ACTIVITY
Update the text read from every page in the listing below by swapping "Juli" for "Agustus" wherever it occurs, keeping everything else the same. Leave the pictures out of your answer.

Saved entries
____________

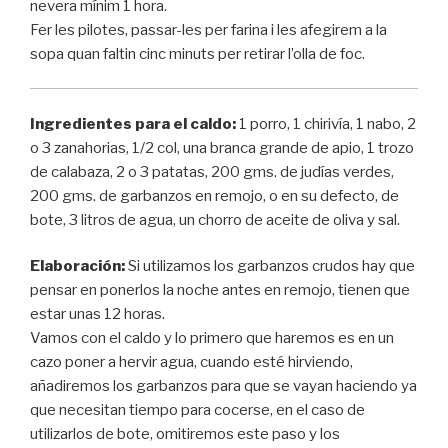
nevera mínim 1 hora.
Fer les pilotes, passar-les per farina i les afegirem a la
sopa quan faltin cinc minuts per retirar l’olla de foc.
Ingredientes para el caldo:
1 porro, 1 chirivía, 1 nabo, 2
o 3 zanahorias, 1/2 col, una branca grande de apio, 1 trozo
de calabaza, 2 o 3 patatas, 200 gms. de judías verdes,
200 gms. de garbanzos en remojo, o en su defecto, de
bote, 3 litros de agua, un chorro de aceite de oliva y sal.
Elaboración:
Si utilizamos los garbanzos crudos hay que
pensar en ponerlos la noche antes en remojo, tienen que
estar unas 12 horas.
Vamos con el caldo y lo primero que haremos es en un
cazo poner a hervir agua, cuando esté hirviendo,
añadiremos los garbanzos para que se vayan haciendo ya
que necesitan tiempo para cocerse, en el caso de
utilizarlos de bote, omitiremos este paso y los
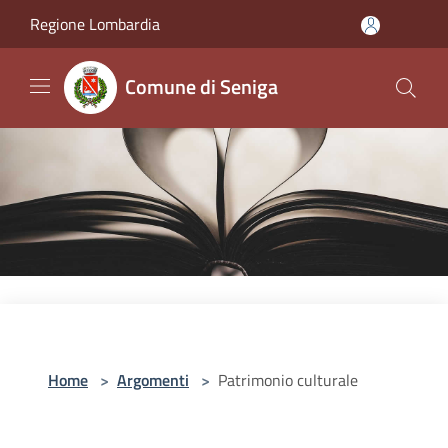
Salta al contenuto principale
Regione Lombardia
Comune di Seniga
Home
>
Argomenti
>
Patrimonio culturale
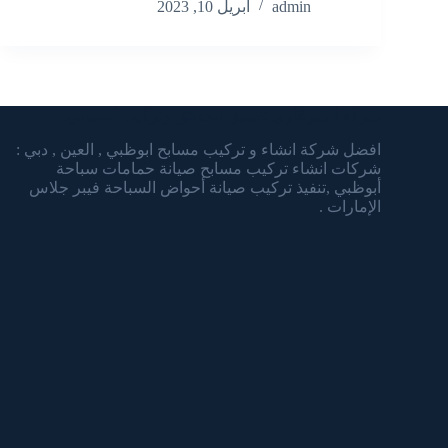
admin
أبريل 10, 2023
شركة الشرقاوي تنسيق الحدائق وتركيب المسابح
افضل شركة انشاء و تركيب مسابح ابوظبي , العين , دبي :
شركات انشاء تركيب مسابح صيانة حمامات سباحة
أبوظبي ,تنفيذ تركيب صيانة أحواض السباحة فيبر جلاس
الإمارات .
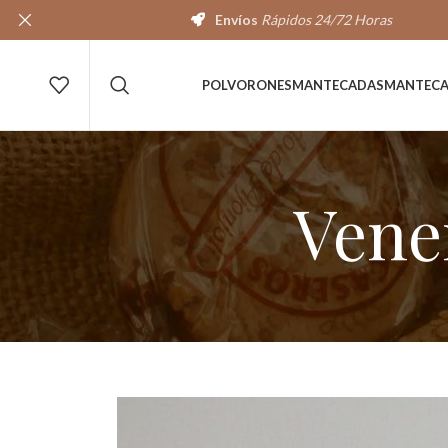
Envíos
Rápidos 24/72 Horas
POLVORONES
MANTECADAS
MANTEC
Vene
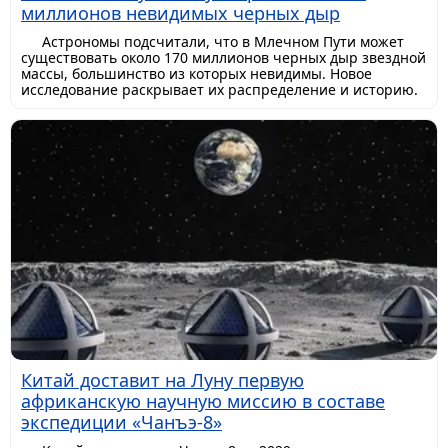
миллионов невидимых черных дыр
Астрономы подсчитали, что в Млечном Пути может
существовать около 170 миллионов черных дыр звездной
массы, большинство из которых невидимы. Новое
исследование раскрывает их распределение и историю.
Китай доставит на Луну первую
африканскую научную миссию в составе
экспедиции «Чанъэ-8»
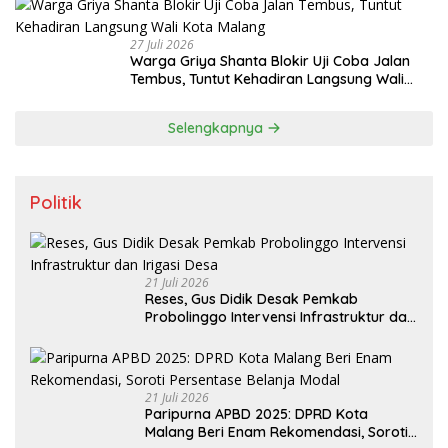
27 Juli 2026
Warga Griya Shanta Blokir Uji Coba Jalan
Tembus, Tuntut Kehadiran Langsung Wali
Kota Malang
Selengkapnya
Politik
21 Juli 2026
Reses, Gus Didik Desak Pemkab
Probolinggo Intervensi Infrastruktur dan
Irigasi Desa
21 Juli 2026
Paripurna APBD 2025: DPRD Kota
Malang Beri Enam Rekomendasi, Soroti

____________

WORKED SOLUTION
nevera mínim 1 hora.
Fer les pilotes, passar-les per farina i les afegirem a la
sopa quan faltin cinc minuts per retirar l’olla de foc.
Ingredientes para el caldo:
1 porro, 1 chirivía, 1 nabo, 2
o 3 zanahorias, 1/2 col, una branca grande de apio, 1 trozo
de calabaza, 2 o 3 patatas, 200 gms. de judías verdes,
200 gms. de garbanzos en remojo, o en su defecto, de
bote, 3 litros de agua, un chorro de aceite de oliva y sal.
Elaboración:
Si utilizamos los garbanzos crudos hay que
pensar en ponerlos la noche antes en remojo, tienen que
estar unas 12 horas.
Vamos con el caldo y lo primero que haremos es en un
cazo poner a hervir agua, cuando esté hirviendo,
añadiremos los garbanzos para que se vayan haciendo ya
que necesitan tiempo para cocerse, en el caso de
utilizarlos de bote, omitiremos este paso y los
Salta al contenuto principale
Regione Lombardia
Comune di Seniga
Home
>
Argomenti
>
Patrimonio culturale
admin
أبريل 10, 2023
شركة الشرقاوي تنسيق الحدائق وتركيب المسابح
افضل شركة انشاء و تركيب مسابح ابوظبي , العين , دبي :
شركات انشاء تركيب مسابح صيانة حمامات سباحة
أبوظبي ,تنفيذ تركيب صيانة أحواض السباحة فيبر جلاس
الإمارات .
Envíos
Rápidos 24/72 Horas
POLVORONES
MANTECADAS
MANTEC
Vene
миллионов невидимых черных дыр
Астрономы подсчитали, что в Млечном Пути может
существовать около 170 миллионов черных дыр звездной
массы, большинство из которых невидимы. Новое
исследование раскрывает их распределение и историю.
Китай доставит на Луну первую
африканскую научную миссию в составе
экспедиции «Чанъэ-8»
27 Agustus 2026
Warga Griya Shanta Blokir Uji Coba Jalan
Tembus, Tuntut Kehadiran Langsung Wali
Kota Malang
Selengkapnya
Politik
21 Agustus 2026
Reses, Gus Didik Desak Pemkab
Probolinggo Intervensi Infrastruktur dan
Irigasi Desa
21 Agustus 2026
Paripurna APBD 2025: DPRD Kota
Malang Beri Enam Rekomendasi, Soroti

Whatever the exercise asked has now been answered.